▶ _Stated goal A_
Quote the part of the patch review starting at "That *looks* not" and ending at "for the parasite.".
+++ Selected text +++
That *looks* not very correct by the following reason:

ucontext_extended has fpu/vxr registers on it, so for the *task*
they will be restored on parasite's CMD_FINI.
And you get them before running parasite in a task - that's ok.

But from the point of *thread*'s view - you dump them here,
run parasite inside thread, which can change fpu/vxr, but only
restore generic registers after (parasite_run()=>ptrace_set_regs()).

That means that dumping thread's core may corrupt fpu/vxr, which
will break as the result --leave-running and err-path recovery curing
for the parasite.

Please, also correct comment near ptrace_get_regs() for s390.

>
>         ret = compel_run_in_thread(tctl, PARASITE_CMD_DUMP_THREAD);
>         if (ret) {
> @@ -211,12 +216,6 @@ int parasite_dump_thread_seized(struct parasite_ctl *ctl, const struct pstree_it
>                 goto err_rth;
>         }
>
> -       ret = compel_get_thread_regs(tctl, save_task_regs, core);
> -       if (ret) {
> -               pr_err("Can't obtain regs for thread %d\n", pid);
> -               goto err_rth;
> -       }
> -
>         compel_release_thread(tctl);
>
>         *parasite_tid = args->tid;
> diff --git a/criu/pie/Makefile b/criu/pie/Makefile
> index 76c3535..73d95d5 100644
> --- a/criu/pie/Makefile
> +++ b/criu/pie/Makefile
> @@ -16,13 +16,6 @@ ifeq ($(SRCARCH),arm)
+++
▶ _Stated goal B_
Print every one of the rows below exactly as they appear, leaving out the pictures.
+++ Material shown +++
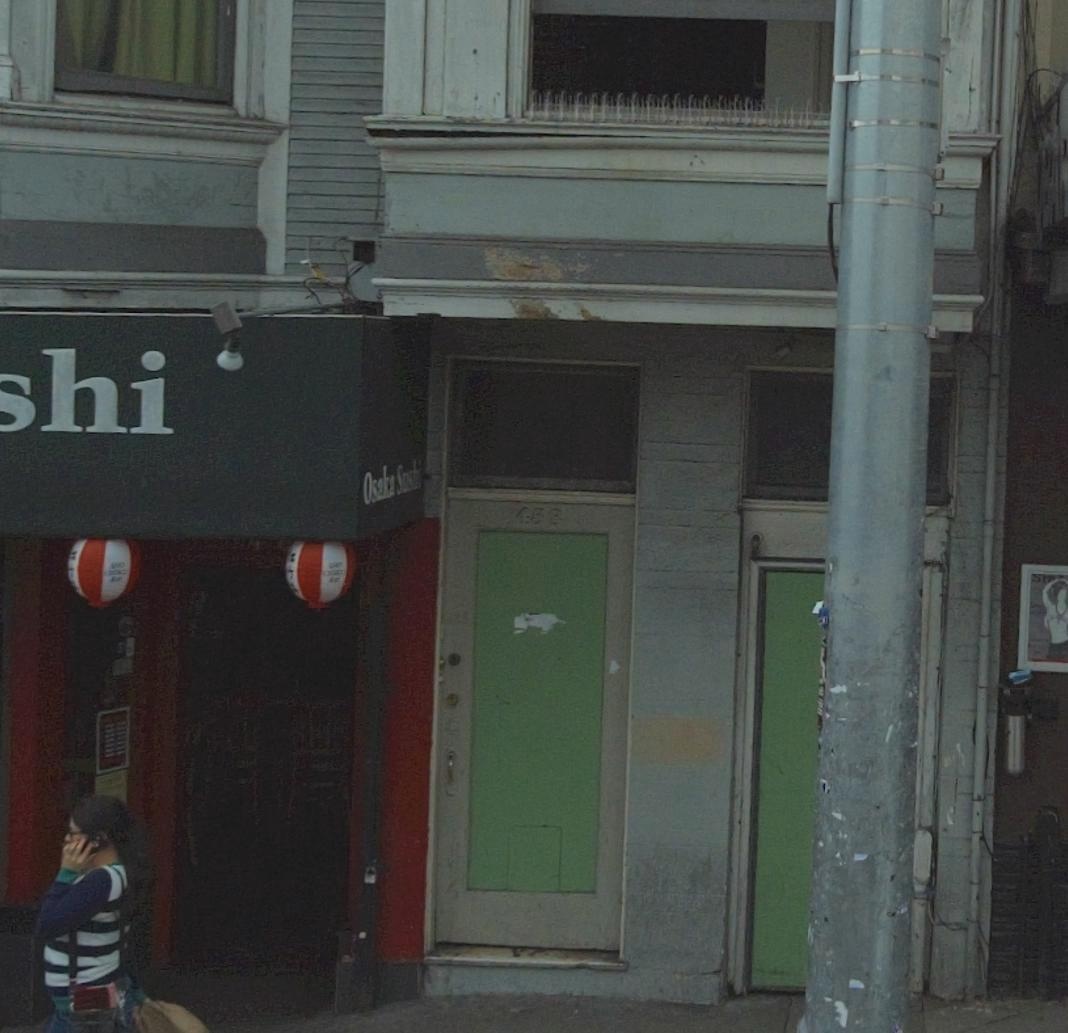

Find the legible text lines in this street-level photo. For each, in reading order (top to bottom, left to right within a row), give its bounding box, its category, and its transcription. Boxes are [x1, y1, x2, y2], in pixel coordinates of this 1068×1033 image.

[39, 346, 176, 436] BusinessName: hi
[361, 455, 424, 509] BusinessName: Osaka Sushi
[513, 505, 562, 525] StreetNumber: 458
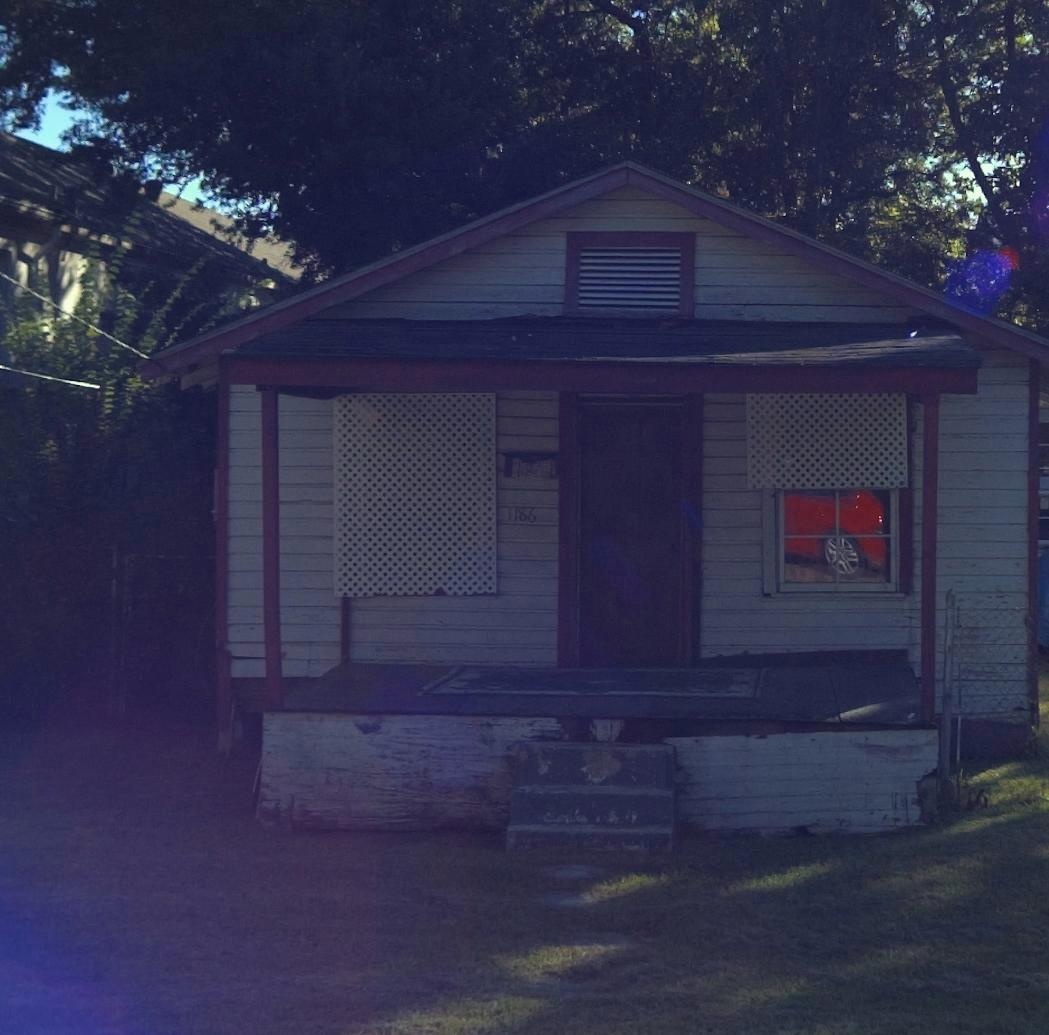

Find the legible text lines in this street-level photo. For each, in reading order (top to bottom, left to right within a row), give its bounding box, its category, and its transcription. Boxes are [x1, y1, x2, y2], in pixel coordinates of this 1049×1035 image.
+++
▶ _Final answer A_
That *looks* not very correct by the following reason:

ucontext_extended has fpu/vxr registers on it, so for the *task*
they will be restored on parasite's CMD_FINI.
And you get them before running parasite in a task - that's ok.

But from the point of *thread*'s view - you dump them here,
run parasite inside thread, which can change fpu/vxr, but only
restore generic registers after (parasite_run()=>ptrace_set_regs()).

That means that dumping thread's core may corrupt fpu/vxr, which
will break as the result --leave-running and err-path recovery curing
for the parasite.

▶ _Final answer B_
Find the legible text lines in this street-level photo. For each, in reading order (top to bottom, left to right within a row), give its bounding box, its category, and its transcription. Boxes are [x1, y1, x2, y2], in pixel coordinates of this 1068×1033 image.

[39, 346, 176, 436] BusinessName: hi
[361, 455, 424, 509] BusinessName: Osaka Sushi
[513, 505, 562, 525] StreetNumber: 458

Find the legible text lines in this street-level photo. For each, in reading order (top to bottom, left to right within a row), give its bounding box, its category, and its transcription. Boxes are [x1, y1, x2, y2], in pixel coordinates of this 1049×1035 image.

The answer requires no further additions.